There’s been relatively little focus on the St. Petersburg City Council District 2 race between Barclay Harless and Brandi Gabbard, but that will change once the calendar turns to September.
Because there were only two candidates who qualified for the contest, it bypassed the primary process and went automatically to a citywide race in November.
The two candidates have talked about the issues during relatively casual settings, but that changes next week when they will take part in a candidate forum sponsored by the Suncoast Tiger Bay Club.
Unlike the District 6 Council race, where the two candidates surviving the primary will now expand their campaign citywide, Harless and Gabbard have from the end of qualifying been campaigning across St. Petersburg to win the District 2 seat, which begins north of Gandy Blvd. and encompasses the Gateway section of the city.
Gabbard, a 41-year-old Realtor, says that quality of life issues are brought up most often when she meets voters on the campaign trail. This includes public safety concerns, as well as Councilmembers being good stewards of taxpayer money, she says.
It also includes “showing that we are really trying to help make St. Pete grow as efficiently and effectively as we can so that there is opportunity for everyone,” she says.
Both Harless and Gabbard have made a case for investing in infrastructure, which is not surprising when the sewage system crisis was such a prominent campaign issue this summer. Harless says that infrastructure spending transcends just sewers to include repairing and replacing some of the city’s bridges.
“From 2024-2028 there’s $50 million in bridges alone that the city is going to have repair or replace,” he says, adding that no one is certain what the funding source will be for these improvements.
Harless also issued a news release after the city announced earlier this month that it was shutting down the 40th Avenue Bridge for emergency repairs after inspectors found that support strands were rapidly deteriorating. The bridge connects Northeast Park and Shore Acres.
“I can’t tell you how many people called who were upset about that,” he says. “It was unfortunate that it happened during the start of school.”
A commercial banker, the 31-year-old Harless says that his financial acumen is a plus as the Council contemplates how much it will bond versus how much it will fund infrastructure items through “user fees.”

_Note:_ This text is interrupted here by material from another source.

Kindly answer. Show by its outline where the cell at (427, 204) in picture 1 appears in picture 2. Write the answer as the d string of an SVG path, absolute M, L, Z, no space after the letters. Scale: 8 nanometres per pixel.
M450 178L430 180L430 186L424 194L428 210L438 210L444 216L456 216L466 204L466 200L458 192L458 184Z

In her role with the National Association of Realtors, Gabbard has experience dealing with flood insurance issues in Pinellas County, which she says is “ground zero” for homes affected by the National Flood Insurance Program.
“I think that St. Pete has been a great leader with the sustainability and the work that Kriseman and Council have done,” she says, referring to the city’s Integrated Sustainability Action Plan. “I want to continue to see that move forward because sea-level rise is a real concern to our community here. That is something that I am personally very passionate about,” she says.
Gabbard notes that there are 69 days left until Election Day. She says she looks forward to using that time to get to know more voters and “sharing a good vision of St. Petersburg for all of us.”
Recent voter surveys have shown Gabbard leading Harless, but both candidates dismiss those polls. Harless says that most voters he’s encountered are happy with the leadership of Councilman Jim Kennedy, the current occupant of District 2.
“Jim knows the job, and he’s gotten behind me 100 percent,” he says.
Harless and Gabbard will debate at the Suncoast Tiger Bay Club on Thursday, Sept. 7. The forum will take place at the St. Pete Yacht Club.